• [Problem description] Print, exactly as they appear in the listing below, the lines from the line with "always @(inpu1 or inpu2)" to the line with "mult m4(in,b4,x4);", with both end lines kept.

• [Data shown]
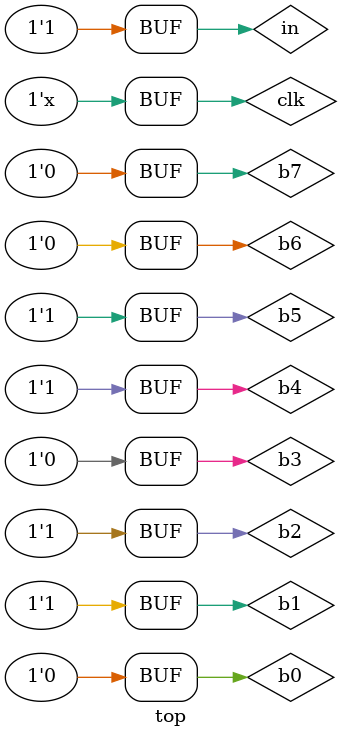
<source format=v>
module dflipflop(clk,in,out);
input in,clk;
wire in,clk;
output out;
reg out;
always @(posedge clk)
		begin
		out <= in; 
		end
endmodule

/*module lookuptable(inp,outp);
reg look[7:0];
input[2:0] inp;
output outp;
reg outp;
wire[2:0] inp;
initial begin
look[0] = 1;look[1] = 0;look[2] = 1;look[3]=0;look[4] = 1;look[5]=0;look[6]=1;look[7]=0;
end
always @(inp)
		begin
outp <= look[inp];
end
endmodule*/

/*module mux8(select,in0,in1,in2,in3,in4,in5,in6,in7,out);
input in0,in1,in2,in3,in4,in5,in6,in7;
input [2:0]select;
wire in0,in1,in2,in3,in4,in5,in6,in7;
output out;
reg out;
always @(select or in0 or in1 or in2 or in3 or in4 or in5 or in6 or in7)
		begin
		case(select)
		0: out = in0;
		1: out = in1;
		2: out = in2;
		3: out = in3;
		4: out = in4;
		5: out = in5;
		6: out = in6;
		7: out = in7;
		endcase
		end
endmodule*/

module mult(inpu1,inpu2,outpu);
input inpu1,inpu2;
output outpu;
reg outpu;
wire inpu1,inpu2;
always @(inpu1 or inpu2)
		begin
			outpu <= inpu1 * inpu2;
		end
endmodule

module adder(i1,i2,sum);
input i1,i2;
output sum;
wire i1,i2;
reg sum;
always @(i1 or i2)
		begin 
		sum <= i1 + i2;
		end
endmodule

/*module control(in1,clk,ou);
input clk,in1;
output ou;
wire in1,clk;
wire w1,w2,w3,w4,w5,w6,w7,w8,o;
wire out;
reg ou;
reg [2:0]select;
dflipflop d1(clk,in1,w1);
dflipflop d2(clk,w1,w2);
dflipflop d3(clk,w2,w3);
dflipflop d4(clk,w3,w4);
dflipflop d5(clk,w4,w5);
dflipflop d6(clk,w5,w6);
dflipflop d7(clk,w6,w7);
dflipflop d8(clk,w7,w8);
mux8 mu1(select,w1,w2,w3,w4,w5,w6,w7,w8,out);
lookuptable l1(select,mu);
mult m(out,mu,mul);
adder a1(mul,o,o);
initial begin
select = 0;
$monitor($time," %d",out);
end
always @(*)
		begin
#1 select <= (select+1)%8;
		end
always @(*)
		begin
		ou <= o;
		end
endmodule*/

module top;

reg clk,in;
wire out;
reg b0,b1,b2,b3,b4,b5,b6,b7;
wire x0,x1,x2,x3,x4,x5,x6,x7;
wire y0,y1,y2,y3,y4,y5,y6;
wire a0,a1,a2,a3,a4,a5;
wire ans;

mult m0(in,b0,x0);
mult m1(in,b1,x1);
mult m2(in,b2,x2);
mult m3(in,b3,x3);
mult m4(in,b4,x4);
mult m5(in,b5,x5);
mult m6(in,b6,x6);
mult m7(in,b7,x7);
adder q0(y0,x1,a0);
adder q1(y1,x2,a1);
adder q2(y2,x3,a2);
adder q3(y3,x4,a3);
adder q4(y4,x5,a4);
adder q5(y5,x6,a5);
adder q6(y6,x7,ans);
dflipflop d0(clk,x0,y0);
dflipflop d1(clk,a0,y1);
dflipflop d2(clk,a1,y2);
dflipflop d3(clk,a2,y3);
dflipflop d4(clk,a3,y4);
dflipflop d5(clk,a4,y5);
dflipflop d6(clk,a5,y6);

always @(*)
		begin
#5 clk<= ~clk;
		end

initial begin
$monitor("%d",ans);
b0 = 0;b1=1;b2 = 1;b3=0;b4=1;b5=1;b6=0;b7=0;
clk = 0;
#5 in <= 1;
#10 in <= 0;
#10 in <= 1;
#10 in <= 0;
#10 in <= 1;
#10 in <= 0;
#10 in <= 1;
#10 in <= 1;
end

endmodule

</source>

• [Reply to the task]
always @(inpu1 or inpu2)
		begin
			outpu <= inpu1 * inpu2;
		end
endmodule

module adder(i1,i2,sum);
input i1,i2;
output sum;
wire i1,i2;
reg sum;
always @(i1 or i2)
		begin 
		sum <= i1 + i2;
		end
endmodule

/*module control(in1,clk,ou);
input clk,in1;
output ou;
wire in1,clk;
wire w1,w2,w3,w4,w5,w6,w7,w8,o;
wire out;
reg ou;
reg [2:0]select;
dflipflop d1(clk,in1,w1);
dflipflop d2(clk,w1,w2);
dflipflop d3(clk,w2,w3);
dflipflop d4(clk,w3,w4);
dflipflop d5(clk,w4,w5);
dflipflop d6(clk,w5,w6);
dflipflop d7(clk,w6,w7);
dflipflop d8(clk,w7,w8);
mux8 mu1(select,w1,w2,w3,w4,w5,w6,w7,w8,out);
lookuptable l1(select,mu);
mult m(out,mu,mul);
adder a1(mul,o,o);
initial begin
select = 0;
$monitor($time," %d",out);
end
always @(*)
		begin
#1 select <= (select+1)%8;
		end
always @(*)
		begin
		ou <= o;
		end
endmodule*/

module top;

reg clk,in;
wire out;
reg b0,b1,b2,b3,b4,b5,b6,b7;
wire x0,x1,x2,x3,x4,x5,x6,x7;
wire y0,y1,y2,y3,y4,y5,y6;
wire a0,a1,a2,a3,a4,a5;
wire ans;

mult m0(in,b0,x0);
mult m1(in,b1,x1);
mult m2(in,b2,x2);
mult m3(in,b3,x3);
mult m4(in,b4,x4);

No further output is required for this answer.